── Verilen Metin ──

Bilgi Diyarı

Aşağıdaki Kutu ile Sonsuz Bilgi Diyarı'nda İstediğinizi Arayabilirsiniz...

Muş

  • Okunma : 359
Muş Resim

Doğu Anadolu Bölgesi’nde yer alan Muş ili kuzeyde Karasu-Aras Dağları’nın güney yamaçlarından, güneyde Güneydoğu Toroslar’a kadar uzanır. Dağlık alanlarla kuşatılmış ve sert kara ikliminin etkisinde olan Muş, ülkemizin en geri kalmış illerindendir. Oysa bu yörede İÖ 12. yüzyıldan sonra büyük uygarlıkların kurulduğu bilinmektedir. İlin tarihi incelendiğinde İÖ 9.-6. yüzyıllar arasında bu topraklarda krallık kuran Urartular’ın tarım alanında çok başarılı oldukları; buğday, arpa, sebze ve üzüm yetiştirdikleri; bitkisel üretimde verim artışı sağlamak amacıyla Malazgirt Ovası’nda sulama kanalları açtıkları ve ayrıca şarap depolamak için mahzenler yaptıklarına ilişkin bilgilerle karşılaşılır.

Doğal Yapı

İl topraklarını kuzeyde Bingöl ve Akdoğan dağları, doğuda Top Dağı, güneyde Bilican Dağları ile Nemrut Dağı’nın kuzeybatı uzantıları, güneybatıda Karaçavuş Dağlan olarak da bilinen Haçreş Dağları, batıda da Şerafettin Dağı kuşatır. İlin en yüksek noktası, kuzeyde yer alan Akdoğan Dağı’nın 2.879 metreye ulaşan doruğudur. Muş ilinin orta kesiminde geniş alanlar kaplayan yaylalar, hayvancılık açısından büyük önem taşır. İl topraklarının en alçak kesimlerini oluşturan ve birer çöküntü alanı olan Muş, Bulanık ve Malazgirt ovaları da tarım alanı olarak önem taşır. Muş Ovası, Doğu Anadolu Bölgesi’nin güney kesiminde yer alan ve batıda Elbistan Ovası’ndan başlayan çöküntü alanı dizisinin en doğu bölümünü oluşturur.

───
── Verilen Kayıtlar ──

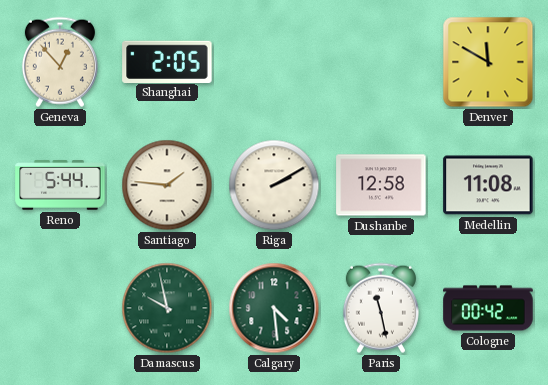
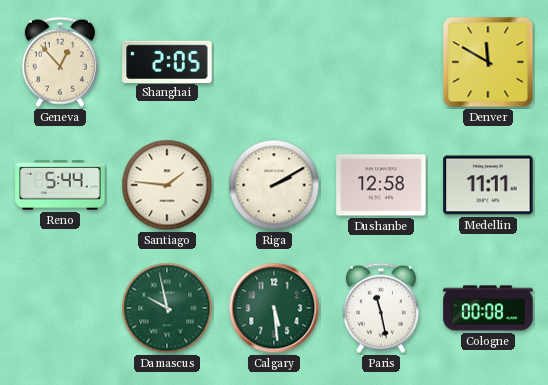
Medellin: 11:08 -> 11:11
Calgary: 4:29 -> 5:29
Cologne: 00:42 -> 00:08
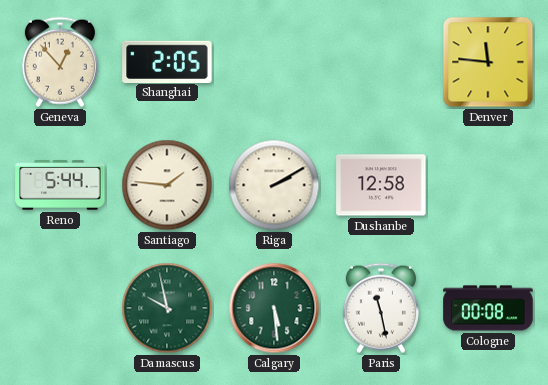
Denver: 11:50 -> 11:46
Medellin: 11:11 -> none
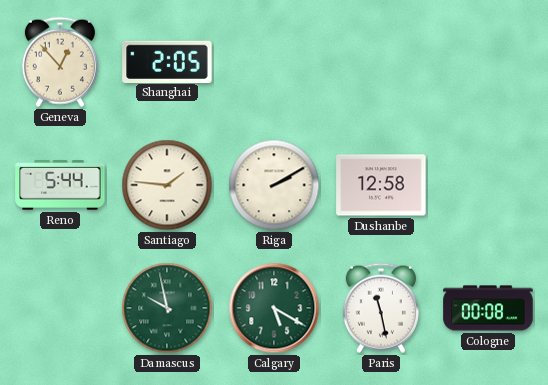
Denver: 11:46 -> none
Calgary: 5:29 -> 5:20
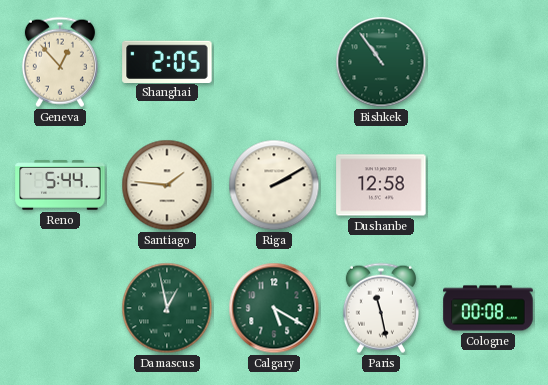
Bishkek: none -> 10:54
Damascus: 9:58 -> 12:58
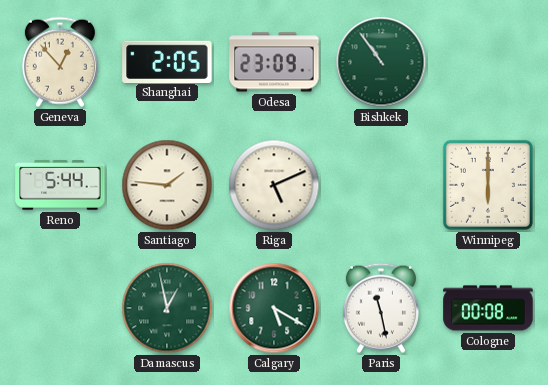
Odesa: none -> 23:09
Riga: 2:10 -> 5:11
Dushanbe: 12:58 -> none
Winnipeg: none -> 6:00
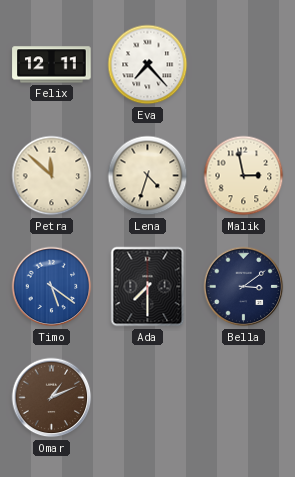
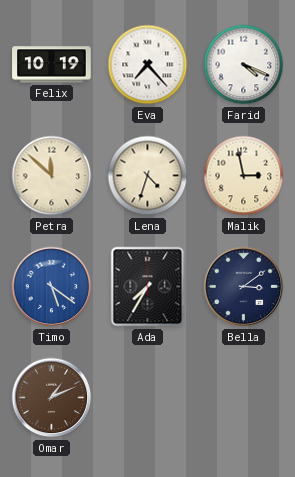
Felix: 12:11 -> 10:19
Farid: none -> 4:19
Ada: 7:30 -> 7:35
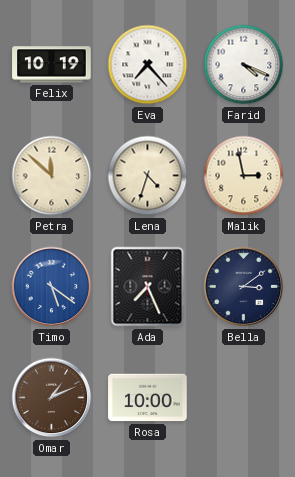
Ada: 7:35 -> 7:26
Rosa: none -> 10:00
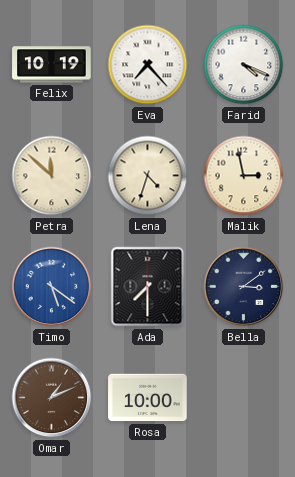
Ada: 7:26 -> 7:30
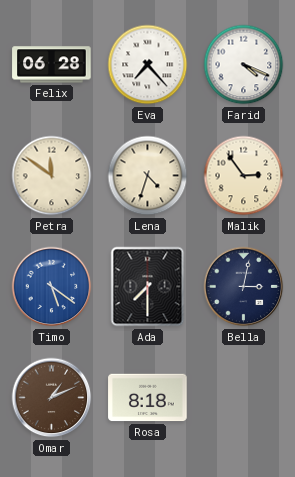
Felix: 10:19 -> 06:28
Petra: 11:52 -> 11:51
Malik: 2:58 -> 2:54
Bella: 3:09 -> 3:02
Rosa: 10:00 -> 8:18
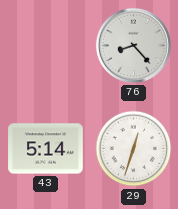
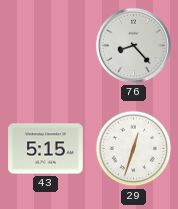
43: 5:14 -> 5:15
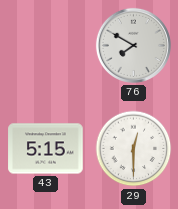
76: 8:23 -> 7:50
29: 12:33 -> 12:30
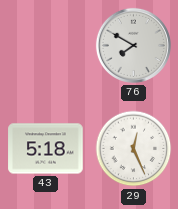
43: 5:15 -> 5:18
29: 12:30 -> 12:26
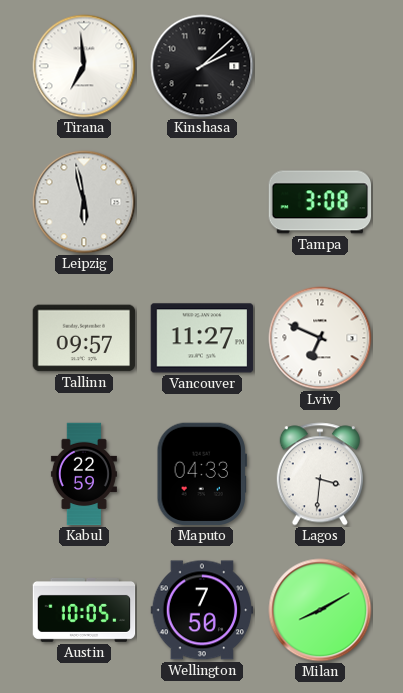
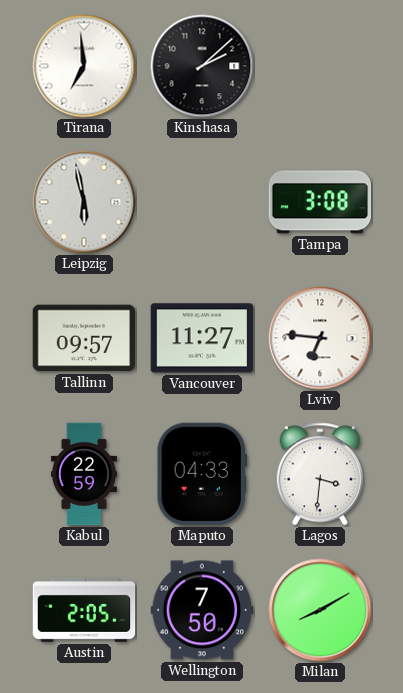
Lviv: 6:49 -> 6:46
Austin: 10:05 -> 2:05
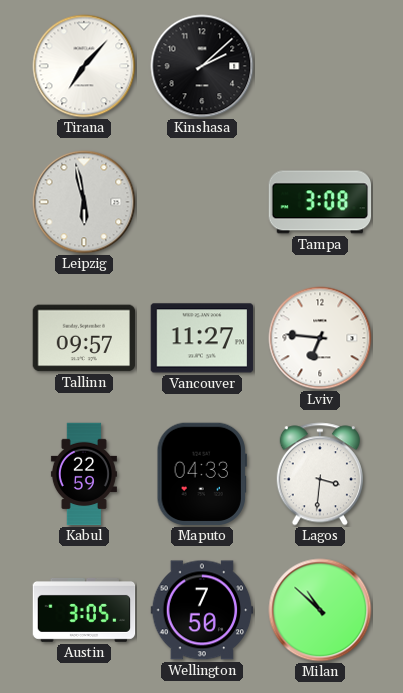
Tirana: 6:59 -> 7:07
Austin: 2:05 -> 3:05
Milan: 8:10 -> 10:52
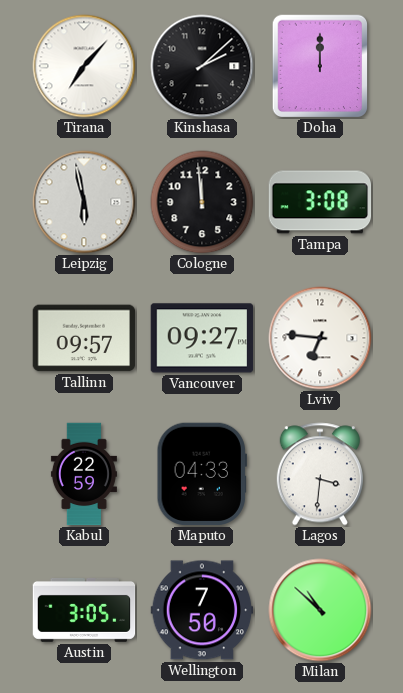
Doha: none -> 12:00
Cologne: none -> 11:59
Vancouver: 11:27 -> 09:27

───

- Görev Tanımı 1: Muş hakkındaki metinden "Aşağıdaki Kutu ile" sözcükleriyle başlayıp "ilişkin bilgilerle karşılaşılır." sözcükleriyle biten bölümü değiştirmeden çıkarınız.
- Görev Tanımı 2: Muş hakkındaki metne göre ilin en yüksek noktası neresidir?

- Görev Yanıtı 1:
Aşağıdaki Kutu ile Sonsuz Bilgi Diyarı'nda İstediğinizi Arayabilirsiniz...

Muş

  • Okunma : 359
Muş Resim

Doğu Anadolu Bölgesi’nde yer alan Muş ili kuzeyde Karasu-Aras Dağları’nın güney yamaçlarından, güneyde Güneydoğu Toroslar’a kadar uzanır. Dağlık alanlarla kuşatılmış ve sert kara ikliminin etkisinde olan Muş, ülkemizin en geri kalmış illerindendir. Oysa bu yörede İÖ 12. yüzyıldan sonra büyük uygarlıkların kurulduğu bilinmektedir. İlin tarihi incelendiğinde İÖ 9.-6. yüzyıllar arasında bu topraklarda krallık kuran Urartular’ın tarım alanında çok başarılı oldukları; buğday, arpa, sebze ve üzüm yetiştirdikleri; bitkisel üretimde verim artışı sağlamak amacıyla Malazgirt Ovası’nda sulama kanalları açtıkları ve ayrıca şarap depolamak için mahzenler yaptıklarına ilişkin bilgilerle karşılaşılır.

- Görev Yanıtı 2: İlin en yüksek noktası, kuzeyde yer alan Akdoğan Dağı'nın 2.879 metreye ulaşan doruğudur.